• **GIVEN REQUEST**
Output every line of the rows below as a numbered list, omitting any blank lines.

• **Saved data entries**
+ + + + + + +

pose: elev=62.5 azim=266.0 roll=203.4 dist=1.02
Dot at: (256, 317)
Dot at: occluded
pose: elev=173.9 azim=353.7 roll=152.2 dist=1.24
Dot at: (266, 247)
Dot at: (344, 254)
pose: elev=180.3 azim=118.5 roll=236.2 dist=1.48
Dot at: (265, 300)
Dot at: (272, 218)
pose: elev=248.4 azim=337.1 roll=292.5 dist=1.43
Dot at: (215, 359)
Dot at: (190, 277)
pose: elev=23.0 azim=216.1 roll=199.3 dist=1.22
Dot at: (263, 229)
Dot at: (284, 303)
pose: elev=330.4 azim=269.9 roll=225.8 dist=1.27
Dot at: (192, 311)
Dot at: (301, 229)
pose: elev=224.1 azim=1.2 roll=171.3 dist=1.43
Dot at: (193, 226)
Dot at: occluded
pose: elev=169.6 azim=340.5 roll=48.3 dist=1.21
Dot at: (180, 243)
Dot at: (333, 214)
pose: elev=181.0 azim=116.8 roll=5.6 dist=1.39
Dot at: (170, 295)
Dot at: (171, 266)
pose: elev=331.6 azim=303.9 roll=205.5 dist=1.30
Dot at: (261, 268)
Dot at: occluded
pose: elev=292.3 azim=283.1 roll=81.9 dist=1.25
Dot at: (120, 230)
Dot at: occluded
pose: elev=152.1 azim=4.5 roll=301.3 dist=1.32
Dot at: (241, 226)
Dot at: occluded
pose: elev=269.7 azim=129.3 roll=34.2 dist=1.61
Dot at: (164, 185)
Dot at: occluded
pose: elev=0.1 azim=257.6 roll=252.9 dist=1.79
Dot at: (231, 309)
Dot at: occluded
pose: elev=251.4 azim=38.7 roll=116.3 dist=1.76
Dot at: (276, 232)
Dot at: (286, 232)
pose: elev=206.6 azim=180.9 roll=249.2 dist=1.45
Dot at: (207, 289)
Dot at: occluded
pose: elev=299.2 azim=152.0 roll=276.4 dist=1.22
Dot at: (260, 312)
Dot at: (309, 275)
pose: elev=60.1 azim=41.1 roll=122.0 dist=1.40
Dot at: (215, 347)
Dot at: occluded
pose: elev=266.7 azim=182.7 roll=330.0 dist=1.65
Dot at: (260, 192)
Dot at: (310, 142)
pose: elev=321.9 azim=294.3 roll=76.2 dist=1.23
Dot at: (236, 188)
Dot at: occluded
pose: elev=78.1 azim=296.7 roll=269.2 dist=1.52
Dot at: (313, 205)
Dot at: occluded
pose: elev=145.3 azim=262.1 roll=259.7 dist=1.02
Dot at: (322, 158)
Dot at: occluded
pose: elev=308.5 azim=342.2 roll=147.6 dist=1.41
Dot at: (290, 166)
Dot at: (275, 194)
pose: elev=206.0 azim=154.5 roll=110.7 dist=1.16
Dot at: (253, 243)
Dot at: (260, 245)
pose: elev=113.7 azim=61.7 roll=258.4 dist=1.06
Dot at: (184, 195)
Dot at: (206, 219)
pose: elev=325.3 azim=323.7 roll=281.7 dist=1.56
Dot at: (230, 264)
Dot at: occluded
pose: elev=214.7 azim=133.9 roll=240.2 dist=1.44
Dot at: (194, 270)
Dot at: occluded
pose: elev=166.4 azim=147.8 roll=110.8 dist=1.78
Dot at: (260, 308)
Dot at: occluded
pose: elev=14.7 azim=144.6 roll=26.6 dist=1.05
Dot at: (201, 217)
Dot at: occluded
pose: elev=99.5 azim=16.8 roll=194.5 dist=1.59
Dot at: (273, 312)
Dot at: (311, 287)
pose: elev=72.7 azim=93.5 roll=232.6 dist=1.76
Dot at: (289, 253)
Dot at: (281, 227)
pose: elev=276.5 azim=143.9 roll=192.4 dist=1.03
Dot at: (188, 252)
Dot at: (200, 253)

+ + + + + + +

• **WRITTEN RESPONSE**
1. pose: elev=62.5 azim=266.0 roll=203.4 dist=1.02
2. Dot at: (256, 317)
3. Dot at: occluded
4. pose: elev=173.9 azim=353.7 roll=152.2 dist=1.24
5. Dot at: (266, 247)
6. Dot at: (344, 254)
7. pose: elev=180.3 azim=118.5 roll=236.2 dist=1.48
8. Dot at: (265, 300)
9. Dot at: (272, 218)
10. pose: elev=248.4 azim=337.1 roll=292.5 dist=1.43
11. Dot at: (215, 359)
12. Dot at: (190, 277)
13. pose: elev=23.0 azim=216.1 roll=199.3 dist=1.22
14. Dot at: (263, 229)
15. Dot at: (284, 303)
16. pose: elev=330.4 azim=269.9 roll=225.8 dist=1.27
17. Dot at: (192, 311)
18. Dot at: (301, 229)
19. pose: elev=224.1 azim=1.2 roll=171.3 dist=1.43
20. Dot at: (193, 226)
21. Dot at: occluded
22. pose: elev=169.6 azim=340.5 roll=48.3 dist=1.21
23. Dot at: (180, 243)
24. Dot at: (333, 214)
25. pose: elev=181.0 azim=116.8 roll=5.6 dist=1.39
26. Dot at: (170, 295)
27. Dot at: (171, 266)
28. pose: elev=331.6 azim=303.9 roll=205.5 dist=1.30
29. Dot at: (261, 268)
30. Dot at: occluded
31. pose: elev=292.3 azim=283.1 roll=81.9 dist=1.25
32. Dot at: (120, 230)
33. Dot at: occluded
34. pose: elev=152.1 azim=4.5 roll=301.3 dist=1.32
35. Dot at: (241, 226)
36. Dot at: occluded
37. pose: elev=269.7 azim=129.3 roll=34.2 dist=1.61
38. Dot at: (164, 185)
39. Dot at: occluded
40. pose: elev=0.1 azim=257.6 roll=252.9 dist=1.79
41. Dot at: (231, 309)
42. Dot at: occluded
43. pose: elev=251.4 azim=38.7 roll=116.3 dist=1.76
44. Dot at: (276, 232)
45. Dot at: (286, 232)
46. pose: elev=206.6 azim=180.9 roll=249.2 dist=1.45
47. Dot at: (207, 289)
48. Dot at: occluded
49. pose: elev=299.2 azim=152.0 roll=276.4 dist=1.22
50. Dot at: (260, 312)
51. Dot at: (309, 275)
52. pose: elev=60.1 azim=41.1 roll=122.0 dist=1.40
53. Dot at: (215, 347)
54. Dot at: occluded
55. pose: elev=266.7 azim=182.7 roll=330.0 dist=1.65
56. Dot at: (260, 192)
57. Dot at: (310, 142)
58. pose: elev=321.9 azim=294.3 roll=76.2 dist=1.23
59. Dot at: (236, 188)
60. Dot at: occluded
61. pose: elev=78.1 azim=296.7 roll=269.2 dist=1.52
62. Dot at: (313, 205)
63. Dot at: occluded
64. pose: elev=145.3 azim=262.1 roll=259.7 dist=1.02
65. Dot at: (322, 158)
66. Dot at: occluded
67. pose: elev=308.5 azim=342.2 roll=147.6 dist=1.41
68. Dot at: (290, 166)
69. Dot at: (275, 194)
70. pose: elev=206.0 azim=154.5 roll=110.7 dist=1.16
71. Dot at: (253, 243)
72. Dot at: (260, 245)
73. pose: elev=113.7 azim=61.7 roll=258.4 dist=1.06
74. Dot at: (184, 195)
75. Dot at: (206, 219)
76. pose: elev=325.3 azim=323.7 roll=281.7 dist=1.56
77. Dot at: (230, 264)
78. Dot at: occluded
79. pose: elev=214.7 azim=133.9 roll=240.2 dist=1.44
80. Dot at: (194, 270)
81. Dot at: occluded
82. pose: elev=166.4 azim=147.8 roll=110.8 dist=1.78
83. Dot at: (260, 308)
84. Dot at: occluded
85. pose: elev=14.7 azim=144.6 roll=26.6 dist=1.05
86. Dot at: (201, 217)
87. Dot at: occluded
88. pose: elev=99.5 azim=16.8 roll=194.5 dist=1.59
89. Dot at: (273, 312)
90. Dot at: (311, 287)
91. pose: elev=72.7 azim=93.5 roll=232.6 dist=1.76
92. Dot at: (289, 253)
93. Dot at: (281, 227)
94. pose: elev=276.5 azim=143.9 roll=192.4 dist=1.03
95. Dot at: (188, 252)
96. Dot at: (200, 253)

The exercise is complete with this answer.